* _WHAT THE TASK ASKS_:
Without including any pictures, write out all the records word for word.

* _Records from a collection_:
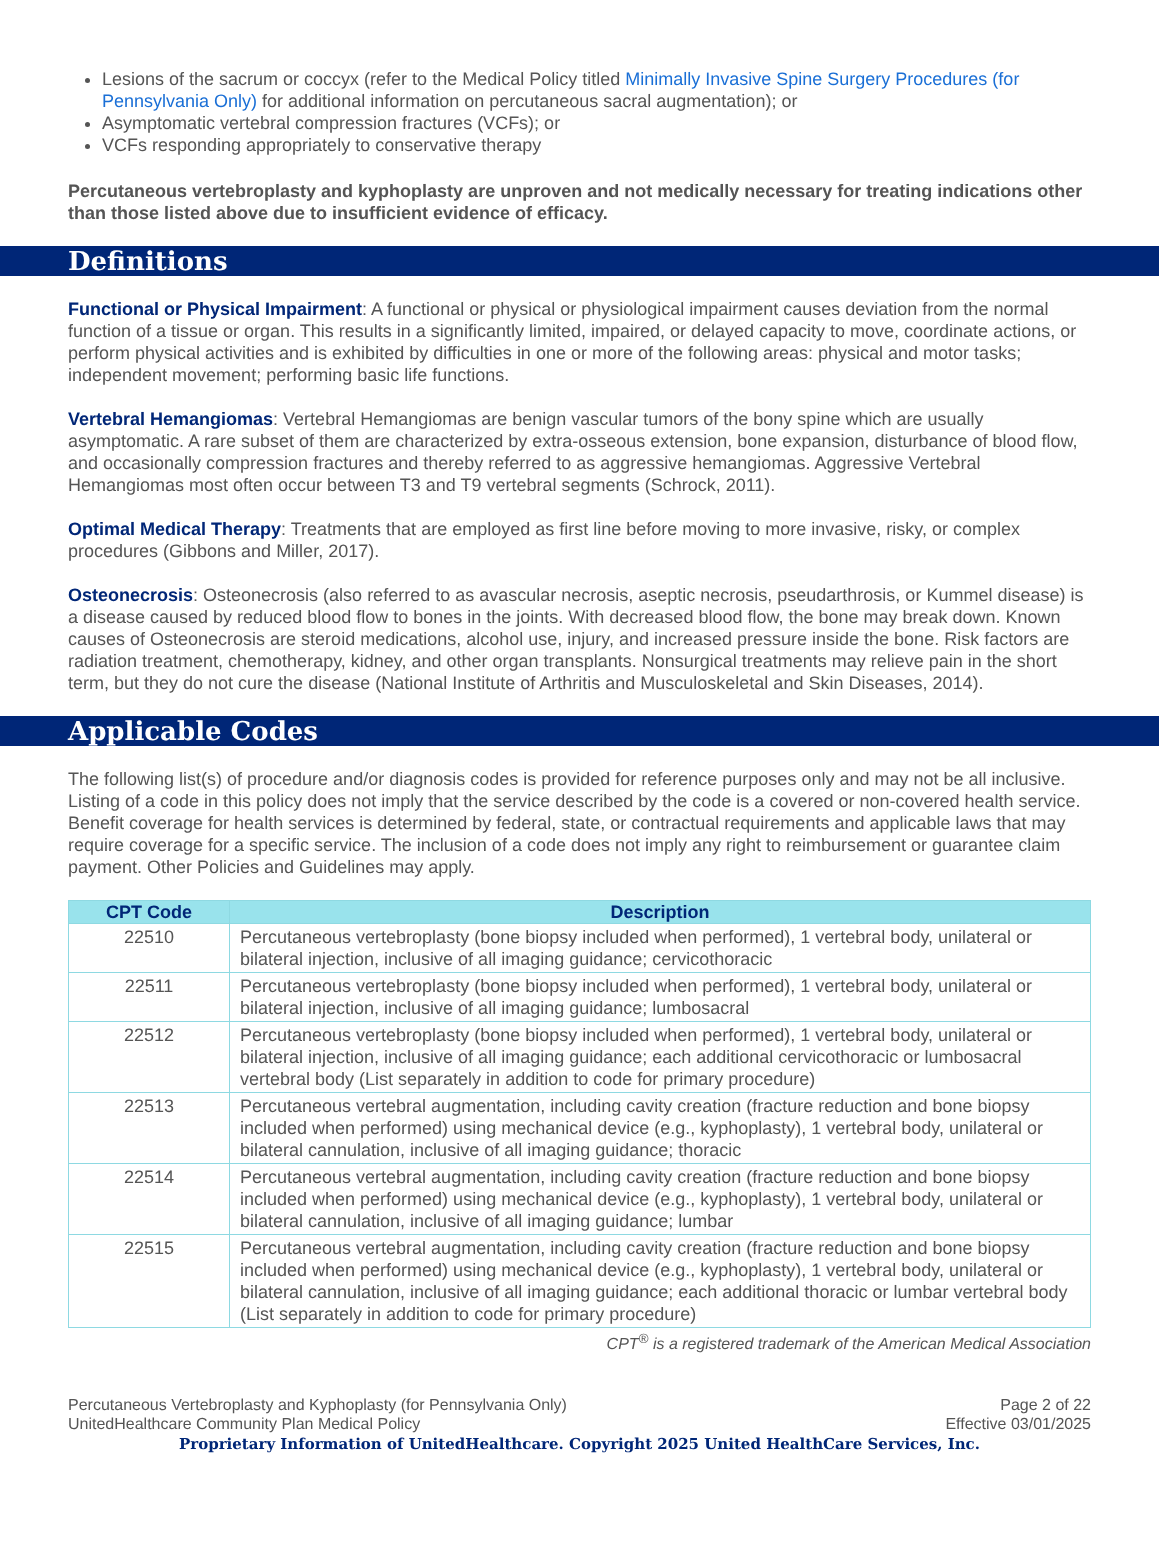Lesions of the sacrum or coccyx (refer to the Medical Policy titled Minimally Invasive Spine Surgery Procedures (for Pennsylvania Only) for additional information on percutaneous sacral augmentation); or
Asymptomatic vertebral compression fractures (VCFs); or
VCFs responding appropriately to conservative therapy
Percutaneous vertebroplasty and kyphoplasty are unproven and not medically necessary for treating indications other than those listed above due to insufficient evidence of efficacy.
Definitions
Functional or Physical Impairment: A functional or physical or physiological impairment causes deviation from the normal function of a tissue or organ. This results in a significantly limited, impaired, or delayed capacity to move, coordinate actions, or perform physical activities and is exhibited by difficulties in one or more of the following areas: physical and motor tasks; independent movement; performing basic life functions.
Vertebral Hemangiomas: Vertebral Hemangiomas are benign vascular tumors of the bony spine which are usually asymptomatic. A rare subset of them are characterized by extra-osseous extension, bone expansion, disturbance of blood flow, and occasionally compression fractures and thereby referred to as aggressive hemangiomas. Aggressive Vertebral Hemangiomas most often occur between T3 and T9 vertebral segments (Schrock, 2011).
Optimal Medical Therapy: Treatments that are employed as first line before moving to more invasive, risky, or complex procedures (Gibbons and Miller, 2017).
Osteonecrosis: Osteonecrosis (also referred to as avascular necrosis, aseptic necrosis, pseudarthrosis, or Kummel disease) is a disease caused by reduced blood flow to bones in the joints. With decreased blood flow, the bone may break down. Known causes of Osteonecrosis are steroid medications, alcohol use, injury, and increased pressure inside the bone. Risk factors are radiation treatment, chemotherapy, kidney, and other organ transplants. Nonsurgical treatments may relieve pain in the short term, but they do not cure the disease (National Institute of Arthritis and Musculoskeletal and Skin Diseases, 2014).
Applicable Codes
The following list(s) of procedure and/or diagnosis codes is provided for reference purposes only and may not be all inclusive. Listing of a code in this policy does not imply that the service described by the code is a covered or non-covered health service. Benefit coverage for health services is determined by federal, state, or contractual requirements and applicable laws that may require coverage for a specific service. The inclusion of a code does not imply any right to reimbursement or guarantee claim payment. Other Policies and Guidelines may apply.
| CPT Code | Description |
| --- | --- |
| 22510 | Percutaneous vertebroplasty (bone biopsy included when performed), 1 vertebral body, unilateral or bilateral injection, inclusive of all imaging guidance; cervicothoracic |
| 22511 | Percutaneous vertebroplasty (bone biopsy included when performed), 1 vertebral body, unilateral or bilateral injection, inclusive of all imaging guidance; lumbosacral |
| 22512 | Percutaneous vertebroplasty (bone biopsy included when performed), 1 vertebral body, unilateral or bilateral injection, inclusive of all imaging guidance; each additional cervicothoracic or lumbosacral vertebral body (List separately in addition to code for primary procedure) |
| 22513 | Percutaneous vertebral augmentation, including cavity creation (fracture reduction and bone biopsy included when performed) using mechanical device (e.g., kyphoplasty), 1 vertebral body, unilateral or bilateral cannulation, inclusive of all imaging guidance; thoracic |
| 22514 | Percutaneous vertebral augmentation, including cavity creation (fracture reduction and bone biopsy included when performed) using mechanical device (e.g., kyphoplasty), 1 vertebral body, unilateral or bilateral cannulation, inclusive of all imaging guidance; lumbar |
| 22515 | Percutaneous vertebral augmentation, including cavity creation (fracture reduction and bone biopsy included when performed) using mechanical device (e.g., kyphoplasty), 1 vertebral body, unilateral or bilateral cannulation, inclusive of all imaging guidance; each additional thoracic or lumbar vertebral body (List separately in addition to code for primary procedure) |
CPT<sup>®</sup> is a registered trademark of the American Medical Association
Percutaneous Vertebroplasty and Kyphoplasty (for Pennsylvania Only)
UnitedHealthcare Community Plan Medical Policy
Page 2 of 22
Effective 03/01/2025
Proprietary Information of UnitedHealthcare. Copyright 2025 United HealthCare Services, Inc.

* _YOUR SOLUTION_:
Lesions of the sacrum or coccyx (refer to the Medical Policy titled Minimally Invasive Spine Surgery Procedures (for Pennsylvania Only) for additional information on percutaneous sacral augmentation); or
Asymptomatic vertebral compression fractures (VCFs); or
VCFs responding appropriately to conservative therapy
Percutaneous vertebroplasty and kyphoplasty are unproven and not medically necessary for treating indications other than those listed above due to insufficient evidence of efficacy.
Definitions
Functional or Physical Impairment: A functional or physical or physiological impairment causes deviation from the normal function of a tissue or organ. This results in a significantly limited, impaired, or delayed capacity to move, coordinate actions, or perform physical activities and is exhibited by difficulties in one or more of the following areas: physical and motor tasks; independent movement; performing basic life functions.
Vertebral Hemangiomas: Vertebral Hemangiomas are benign vascular tumors of the bony spine which are usually asymptomatic. A rare subset of them are characterized by extra-osseous extension, bone expansion, disturbance of blood flow, and occasionally compression fractures and thereby referred to as aggressive hemangiomas. Aggressive Vertebral Hemangiomas most often occur between T3 and T9 vertebral segments (Schrock, 2011).
Optimal Medical Therapy: Treatments that are employed as first line before moving to more invasive, risky, or complex procedures (Gibbons and Miller, 2017).
Osteonecrosis: Osteonecrosis (also referred to as avascular necrosis, aseptic necrosis, pseudarthrosis, or Kummel disease) is a disease caused by reduced blood flow to bones in the joints. With decreased blood flow, the bone may break down. Known causes of Osteonecrosis are steroid medications, alcohol use, injury, and increased pressure inside the bone. Risk factors are radiation treatment, chemotherapy, kidney, and other organ transplants. Nonsurgical treatments may relieve pain in the short term, but they do not cure the disease (National Institute of Arthritis and Musculoskeletal and Skin Diseases, 2014).
Applicable Codes
The following list(s) of procedure and/or diagnosis codes is provided for reference purposes only and may not be all inclusive. Listing of a code in this policy does not imply that the service described by the code is a covered or non-covered health service. Benefit coverage for health services is determined by federal, state, or contractual requirements and applicable laws that may require coverage for a specific service. The inclusion of a code does not imply any right to reimbursement or guarantee claim payment. Other Policies and Guidelines may apply.
| CPT Code | Description |
| --- | --- |
| 22510 | Percutaneous vertebroplasty (bone biopsy included when performed), 1 vertebral body, unilateral or bilateral injection, inclusive of all imaging guidance; cervicothoracic |
| 22511 | Percutaneous vertebroplasty (bone biopsy included when performed), 1 vertebral body, unilateral or bilateral injection, inclusive of all imaging guidance; lumbosacral |
| 22512 | Percutaneous vertebroplasty (bone biopsy included when performed), 1 vertebral body, unilateral or bilateral injection, inclusive of all imaging guidance; each additional cervicothoracic or lumbosacral vertebral body (List separately in addition to code for primary procedure) |
| 22513 | Percutaneous vertebral augmentation, including cavity creation (fracture reduction and bone biopsy included when performed) using mechanical device (e.g., kyphoplasty), 1 vertebral body, unilateral or bilateral cannulation, inclusive of all imaging guidance; thoracic |
| 22514 | Percutaneous vertebral augmentation, including cavity creation (fracture reduction and bone biopsy included when performed) using mechanical device (e.g., kyphoplasty), 1 vertebral body, unilateral or bilateral cannulation, inclusive of all imaging guidance; lumbar |
| 22515 | Percutaneous vertebral augmentation, including cavity creation (fracture reduction and bone biopsy included when performed) using mechanical device (e.g., kyphoplasty), 1 vertebral body, unilateral or bilateral cannulation, inclusive of all imaging guidance; each additional thoracic or lumbar vertebral body (List separately in addition to code for primary procedure) |
CPT<sup>®</sup> is a registered trademark of the American Medical Association
Percutaneous Vertebroplasty and Kyphoplasty (for Pennsylvania Only)
UnitedHealthcare Community Plan Medical Policy
Page 2 of 22
Effective 03/01/2025
Proprietary Information of UnitedHealthcare. Copyright 2025 United HealthCare Services, Inc.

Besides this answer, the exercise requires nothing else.